Indian Copper Spice Set

This Indian Copper Spice Set is part of our Trade and Economy Collection.

It dates to around 1885, and originated from Kashmir, India. It consists of the carrying case, five canisters for spices and a small tray that fits into the lid of the box. We are fortunate to have a complete set. The carrying box has a very heavy copper handle, lock, and hinges. It is decorated with a traditional, ornate Indian metalware pricked pattern.

Archaeologists estimate that from as far back as 50,000 B.C. humans used the special qualities of aromatic plants to help flavour their food. Trade in the ancient world included the use of caravans with as many as 4,000 camels carrying treasures from the east such as spices. For hundreds of years, traders also used ships which sailed along the Indian coast, past the Persian Gulf, along the coast of South Arabia, and finally through the Red Sea into Egypt. Trade in antiquity was subject to threats like robberies, storms, shipwrecks, and piracy. Despite the setbacks, however, spices were in such great demand that the profits outweighed the risks.

In 1600, the British East India Company was chartered by Queen Elizabeth I, and its major objective was obtaining spice cargoes. The British worked slowly in their attempt to gain the power away from the Dutch, and finally in 1780, England and Holland started a war which severely weakened Dutch power in India. By the 1800s everything that once belonged to Portugal and Holland was controlled by the British, including the lucrative spice trade.


Roman Oil Bottle

This clay bottle is part of our Trade and Economy Collection. It came from the Roman province of Judaea and dates to the First Century BC / AD.

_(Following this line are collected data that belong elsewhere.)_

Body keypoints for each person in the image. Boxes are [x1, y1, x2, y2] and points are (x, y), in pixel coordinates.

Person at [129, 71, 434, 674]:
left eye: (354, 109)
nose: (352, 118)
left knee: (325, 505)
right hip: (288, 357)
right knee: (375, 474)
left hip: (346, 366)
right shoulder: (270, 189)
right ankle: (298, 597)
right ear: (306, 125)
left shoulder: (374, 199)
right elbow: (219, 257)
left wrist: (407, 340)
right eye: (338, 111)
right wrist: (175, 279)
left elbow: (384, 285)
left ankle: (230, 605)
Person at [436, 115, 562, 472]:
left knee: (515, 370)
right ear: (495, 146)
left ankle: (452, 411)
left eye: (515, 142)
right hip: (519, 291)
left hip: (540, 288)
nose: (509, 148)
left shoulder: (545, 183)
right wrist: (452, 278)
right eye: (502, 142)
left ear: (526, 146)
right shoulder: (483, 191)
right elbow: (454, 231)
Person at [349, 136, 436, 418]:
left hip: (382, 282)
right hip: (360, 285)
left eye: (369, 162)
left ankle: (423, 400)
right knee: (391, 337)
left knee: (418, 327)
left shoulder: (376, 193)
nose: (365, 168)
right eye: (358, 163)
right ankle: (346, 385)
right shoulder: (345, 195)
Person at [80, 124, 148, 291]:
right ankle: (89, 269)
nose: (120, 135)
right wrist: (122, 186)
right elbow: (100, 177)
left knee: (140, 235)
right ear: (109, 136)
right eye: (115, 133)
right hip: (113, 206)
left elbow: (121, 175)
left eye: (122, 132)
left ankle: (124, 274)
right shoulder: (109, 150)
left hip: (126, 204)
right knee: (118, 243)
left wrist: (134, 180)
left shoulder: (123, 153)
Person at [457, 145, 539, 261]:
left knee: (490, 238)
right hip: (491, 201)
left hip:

The bottle would have been used for storing oil. Oil was widely used for washing, funerary and dietary purposes, and it was traded across the Roman Empire. Trade was essential to the Roman Empire. The empire cost a vast sum of money to run and trade brought in a lot of that money. The population of the city of Rome was one million and this large population required all sorts of things brought back via trade.

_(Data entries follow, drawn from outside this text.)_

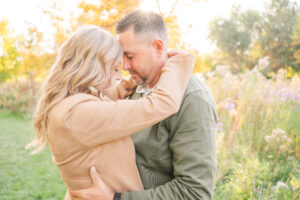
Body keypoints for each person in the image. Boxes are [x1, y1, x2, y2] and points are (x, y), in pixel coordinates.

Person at [26, 25, 195, 199]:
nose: (117, 77)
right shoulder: (80, 113)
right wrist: (177, 63)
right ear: (94, 66)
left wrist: (132, 81)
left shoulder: (68, 106)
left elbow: (106, 100)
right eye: (114, 68)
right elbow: (163, 103)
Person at [70, 10, 217, 200]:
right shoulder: (135, 88)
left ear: (157, 47)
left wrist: (117, 198)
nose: (124, 66)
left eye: (130, 56)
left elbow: (195, 192)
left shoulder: (193, 99)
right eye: (121, 57)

The Romans made trade as easy as possible. There was only one currency used and there were no complicating customs dues. Trade was also encouraged by many years of peace within the Empire. Trade involved foodstuffs (e.g. olives, fish, meat, cereals, salt, prepared foods such as fish sauce, olive oil, wine and beer), animal products (e.g. leather and hides), objects, and materials for manufacturing and construction such as glass, marble, wood, wool, bricks and metals. There was also significant trade in slaves.


Egyptian Papyrus Fragment

This papyrus fragment is an ancient "epikrisis" document. It dates to 28th May, 102 AD and comes from Egypt. It is part of our Trade and Economy collection.

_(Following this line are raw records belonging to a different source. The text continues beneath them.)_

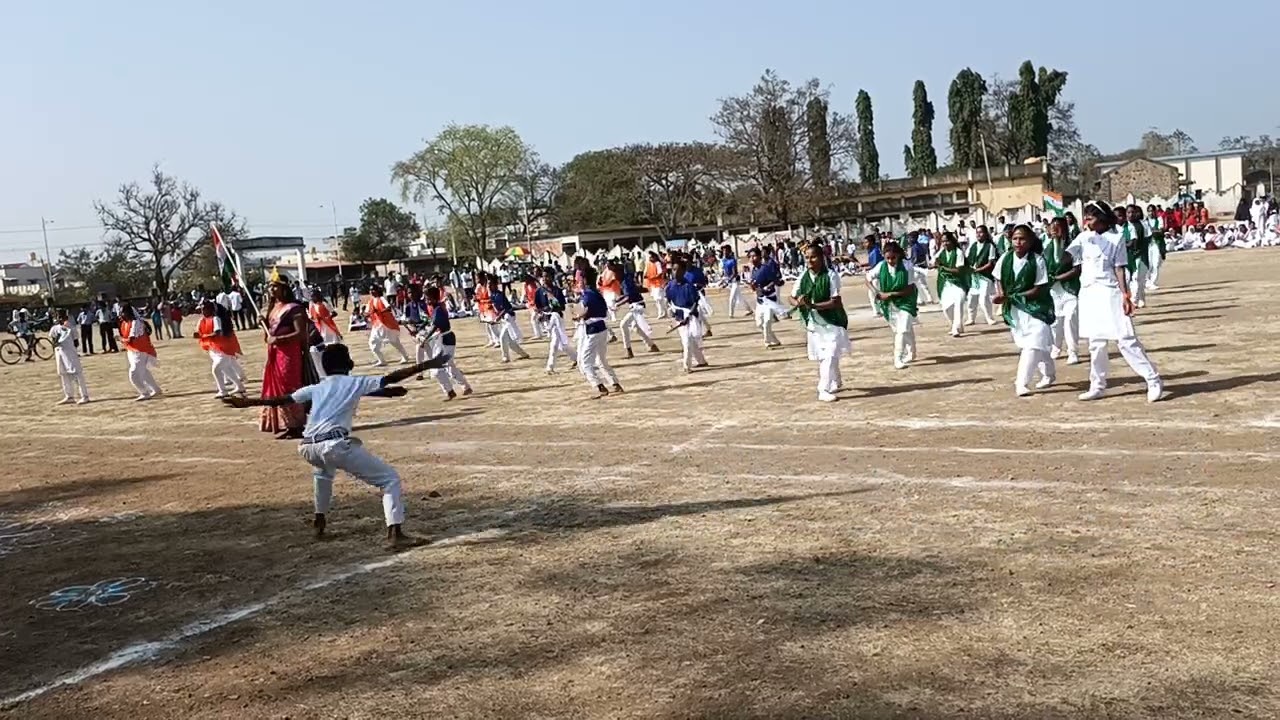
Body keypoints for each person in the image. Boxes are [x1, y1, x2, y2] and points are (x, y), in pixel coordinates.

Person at [224, 345, 447, 550]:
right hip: (333, 444)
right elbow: (389, 378)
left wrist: (248, 402)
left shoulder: (318, 387)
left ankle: (319, 522)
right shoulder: (354, 381)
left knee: (323, 474)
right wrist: (426, 364)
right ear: (349, 364)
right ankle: (395, 533)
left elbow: (281, 400)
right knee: (389, 479)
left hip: (308, 446)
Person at [1068, 201, 1164, 402]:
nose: (1087, 221)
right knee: (1096, 342)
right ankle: (1097, 384)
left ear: (1102, 219)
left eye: (1091, 217)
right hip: (1089, 293)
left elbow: (1119, 268)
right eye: (1085, 217)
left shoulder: (1116, 238)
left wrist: (1125, 295)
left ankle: (1152, 379)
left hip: (1109, 291)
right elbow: (1066, 257)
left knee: (1125, 338)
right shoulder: (1083, 237)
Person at [993, 225, 1056, 396]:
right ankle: (1049, 374)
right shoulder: (1005, 258)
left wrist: (1012, 296)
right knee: (1035, 345)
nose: (1018, 242)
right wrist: (1001, 294)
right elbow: (998, 278)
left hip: (1036, 307)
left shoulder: (1038, 260)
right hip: (1015, 310)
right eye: (1015, 238)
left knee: (1033, 343)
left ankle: (1021, 383)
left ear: (1030, 242)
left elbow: (1038, 288)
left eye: (1022, 239)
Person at [790, 242, 850, 403]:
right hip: (814, 324)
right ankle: (836, 380)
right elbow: (792, 297)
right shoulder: (803, 276)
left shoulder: (831, 275)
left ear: (822, 258)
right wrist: (798, 303)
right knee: (826, 355)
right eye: (807, 257)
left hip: (832, 321)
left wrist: (813, 305)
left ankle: (823, 389)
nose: (810, 260)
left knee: (829, 354)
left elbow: (835, 301)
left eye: (813, 257)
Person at [260, 277, 318, 438]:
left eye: (275, 286)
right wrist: (264, 324)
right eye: (270, 286)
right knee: (277, 386)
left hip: (289, 353)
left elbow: (300, 333)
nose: (272, 289)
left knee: (289, 385)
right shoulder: (272, 308)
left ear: (284, 289)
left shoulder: (295, 309)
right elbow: (269, 336)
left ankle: (297, 424)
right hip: (274, 354)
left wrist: (279, 340)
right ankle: (286, 423)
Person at [866, 241, 919, 370]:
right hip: (889, 304)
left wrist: (890, 294)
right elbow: (868, 279)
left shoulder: (907, 266)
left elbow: (910, 288)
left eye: (893, 258)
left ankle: (898, 358)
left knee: (901, 330)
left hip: (906, 301)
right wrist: (877, 292)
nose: (890, 261)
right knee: (902, 329)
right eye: (887, 258)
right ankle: (912, 352)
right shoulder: (881, 266)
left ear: (899, 255)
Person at [414, 286, 472, 399]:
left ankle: (450, 391)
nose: (426, 301)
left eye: (428, 298)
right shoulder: (436, 309)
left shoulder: (439, 310)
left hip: (446, 340)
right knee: (449, 366)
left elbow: (435, 326)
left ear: (434, 299)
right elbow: (431, 324)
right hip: (442, 340)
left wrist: (425, 339)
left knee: (436, 369)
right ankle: (465, 387)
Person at [574, 266, 623, 397]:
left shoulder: (587, 296)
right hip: (602, 329)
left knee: (585, 362)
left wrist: (578, 316)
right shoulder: (596, 293)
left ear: (584, 280)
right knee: (601, 359)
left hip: (593, 330)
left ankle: (598, 385)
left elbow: (584, 311)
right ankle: (614, 383)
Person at [1044, 217, 1082, 364]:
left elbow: (1077, 269)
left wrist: (1059, 277)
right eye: (1052, 227)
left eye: (1057, 226)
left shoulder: (1072, 246)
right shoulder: (1047, 248)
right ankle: (1056, 347)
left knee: (1070, 319)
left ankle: (1072, 351)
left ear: (1064, 228)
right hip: (1054, 292)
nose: (1054, 229)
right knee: (1055, 322)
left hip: (1070, 290)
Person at [195, 300, 246, 398]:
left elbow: (217, 332)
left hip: (223, 349)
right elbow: (197, 333)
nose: (202, 311)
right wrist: (200, 334)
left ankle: (222, 390)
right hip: (213, 349)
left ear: (210, 309)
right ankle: (240, 386)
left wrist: (204, 336)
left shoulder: (215, 319)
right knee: (225, 369)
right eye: (201, 309)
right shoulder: (202, 320)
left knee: (216, 369)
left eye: (204, 308)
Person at [665, 256, 708, 373]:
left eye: (678, 270)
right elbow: (669, 301)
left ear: (683, 271)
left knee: (687, 341)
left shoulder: (688, 286)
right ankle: (701, 361)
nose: (676, 272)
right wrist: (673, 314)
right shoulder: (670, 286)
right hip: (679, 316)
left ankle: (686, 365)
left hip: (690, 315)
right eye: (674, 269)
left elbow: (695, 302)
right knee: (689, 341)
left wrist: (688, 317)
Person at [119, 303, 162, 401]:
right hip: (132, 350)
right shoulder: (125, 323)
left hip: (141, 351)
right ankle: (156, 389)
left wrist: (120, 339)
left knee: (134, 373)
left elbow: (131, 339)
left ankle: (144, 392)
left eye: (122, 312)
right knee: (144, 371)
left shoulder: (136, 322)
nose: (121, 315)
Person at [535, 270, 574, 373]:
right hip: (547, 320)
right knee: (562, 346)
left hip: (557, 319)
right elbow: (538, 306)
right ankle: (576, 358)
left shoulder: (557, 291)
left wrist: (553, 304)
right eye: (543, 277)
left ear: (552, 278)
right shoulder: (539, 291)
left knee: (554, 344)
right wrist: (541, 314)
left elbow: (562, 307)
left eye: (547, 276)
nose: (544, 279)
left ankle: (550, 366)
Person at [933, 231, 970, 337]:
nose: (945, 244)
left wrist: (943, 267)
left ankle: (956, 328)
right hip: (945, 283)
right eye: (943, 241)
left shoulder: (958, 252)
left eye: (947, 241)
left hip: (959, 283)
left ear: (952, 241)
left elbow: (958, 270)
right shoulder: (941, 252)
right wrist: (936, 263)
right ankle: (956, 324)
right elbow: (934, 262)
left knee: (958, 304)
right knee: (946, 308)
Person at [617, 268, 660, 358]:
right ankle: (651, 345)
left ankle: (628, 350)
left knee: (623, 325)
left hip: (637, 307)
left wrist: (618, 304)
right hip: (637, 305)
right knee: (635, 328)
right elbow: (628, 295)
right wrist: (619, 299)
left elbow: (628, 297)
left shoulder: (625, 282)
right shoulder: (625, 280)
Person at [748, 247, 786, 348]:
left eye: (754, 256)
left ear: (760, 257)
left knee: (767, 322)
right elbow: (754, 286)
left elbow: (775, 280)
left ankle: (767, 342)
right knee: (759, 324)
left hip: (769, 300)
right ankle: (775, 340)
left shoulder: (765, 268)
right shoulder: (753, 271)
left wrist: (767, 287)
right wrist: (753, 286)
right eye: (750, 257)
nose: (752, 258)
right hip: (760, 301)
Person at [49, 310, 90, 405]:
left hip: (70, 353)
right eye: (58, 317)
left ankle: (84, 395)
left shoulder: (70, 327)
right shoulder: (54, 328)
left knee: (77, 374)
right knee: (64, 374)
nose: (60, 319)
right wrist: (57, 343)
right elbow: (53, 341)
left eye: (62, 316)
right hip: (59, 353)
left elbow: (76, 342)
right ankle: (69, 395)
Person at [489, 275, 530, 363]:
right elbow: (495, 309)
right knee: (510, 342)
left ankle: (505, 357)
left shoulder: (500, 295)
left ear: (495, 285)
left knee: (502, 337)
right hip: (503, 318)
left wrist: (497, 318)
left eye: (490, 284)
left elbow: (505, 309)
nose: (489, 286)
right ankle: (523, 354)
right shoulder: (492, 295)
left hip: (509, 317)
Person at [366, 285, 410, 367]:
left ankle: (405, 356)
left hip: (386, 325)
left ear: (377, 291)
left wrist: (379, 311)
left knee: (394, 342)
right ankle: (381, 360)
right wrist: (366, 314)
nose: (371, 292)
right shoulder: (370, 301)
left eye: (373, 290)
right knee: (372, 342)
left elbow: (389, 308)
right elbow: (367, 312)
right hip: (376, 325)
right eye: (370, 290)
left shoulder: (382, 299)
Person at [965, 226, 998, 325]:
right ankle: (971, 318)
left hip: (985, 276)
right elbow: (968, 258)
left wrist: (979, 269)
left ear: (986, 234)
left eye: (981, 232)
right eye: (977, 233)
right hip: (974, 277)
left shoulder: (990, 246)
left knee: (984, 297)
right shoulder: (973, 245)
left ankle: (989, 318)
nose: (978, 235)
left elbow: (990, 263)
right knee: (971, 298)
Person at [307, 289, 343, 377]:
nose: (312, 297)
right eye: (311, 296)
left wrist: (326, 317)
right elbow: (311, 318)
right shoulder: (311, 306)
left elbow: (334, 313)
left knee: (334, 345)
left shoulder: (323, 303)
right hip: (319, 328)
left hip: (328, 327)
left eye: (314, 295)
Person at [720, 245, 751, 317]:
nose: (724, 252)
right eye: (723, 250)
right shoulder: (724, 260)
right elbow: (725, 271)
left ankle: (731, 314)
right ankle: (749, 309)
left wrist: (727, 282)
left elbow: (734, 273)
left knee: (732, 298)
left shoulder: (732, 260)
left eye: (726, 250)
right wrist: (723, 279)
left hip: (734, 281)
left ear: (729, 251)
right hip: (729, 281)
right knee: (740, 298)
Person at [643, 251, 668, 318]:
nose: (650, 258)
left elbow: (660, 273)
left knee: (658, 299)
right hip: (652, 284)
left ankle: (661, 312)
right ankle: (664, 312)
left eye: (651, 257)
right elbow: (645, 273)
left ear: (654, 257)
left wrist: (653, 277)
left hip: (658, 283)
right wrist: (646, 276)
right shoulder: (648, 264)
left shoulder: (657, 263)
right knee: (657, 299)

In Roman Egypt, boys applied for citizenship before the age of fourteen in a process called "epikrisis", which produced extensive documentation. This check of personal and fiscal status determined who would enjoy Roman or Alexandrian citizenship and was therefore exempted from the poll tax. It also clarified who belonged to the privileged population of the "metropoleis" and had to pay only half the rate, as well as who was Egyptian and had to pay the full amount.


Roman Sestertius Coin

This is an ancient Roman sestertius minted under Emperor Philip I, (Marcus Julius Philippus Augustus) also known as Philip the Arab. It dates to between 244 - 249 AD. It is an example of a period when coins were being made from brass due to scarcity of precious metals. It is part of our Trade and Economy collection.

The obverse features a portrait of Philip, shown draped, facing right and wearing laurel wreath. It reads "IMP M IVL PHILIPPVS AVG" which means "Emperor Marcus Julius Philippus Augustus"

The reverse shows Annona, who is the personification of grain allocation. She is standing left and the letters read "ANNONA AVGG" which means "Annona of the Augusti".

A loaf of bread cost would have cost roughly half a sestertius, and half a litre of wine would have cost anywhere from less than half to more than one sestertius.


Athenian Tetradrachm

This Athenian Tetradrachm coin is part of our Trade and Economy Collection.

The tetradrachm is an ancient Greek silver coin equivalent to four drachmae. It was in wide circulation from around 510 to around 38 BC.

The Athenian tetradrachm was stamped with the head of the goddess Athena on the obverse. The reverse was stamped with the image of the owl of Athena, the symbol of the Athenian polis, with a sprig of olive and a crescent for the moon. It was known as glaux (γλαύξ, little owl) throughout the ancient world. This gave rise to the proverb 'an owl to Athens', referring to something that was in plentiful supply, like 'coals to Newcastle'. The reverse is featured on the national side of the modern Greek euro coin.

The drachma was the currency unit used in Ancient Greece over several centuries. Some economists have estimated that in the 5th century BC a drachma had a rough value of 37 pounds (as of 2015). Historians say that in the heyday of ancient Greece (the fifth and fourth centuries BC) the daily wage for a skilled worker or a soldier was one drachma.

This tells us that a tetradrachm was worth about four times a skilled worker’s daily wage, and could buy luxuries such as jewelry and horses.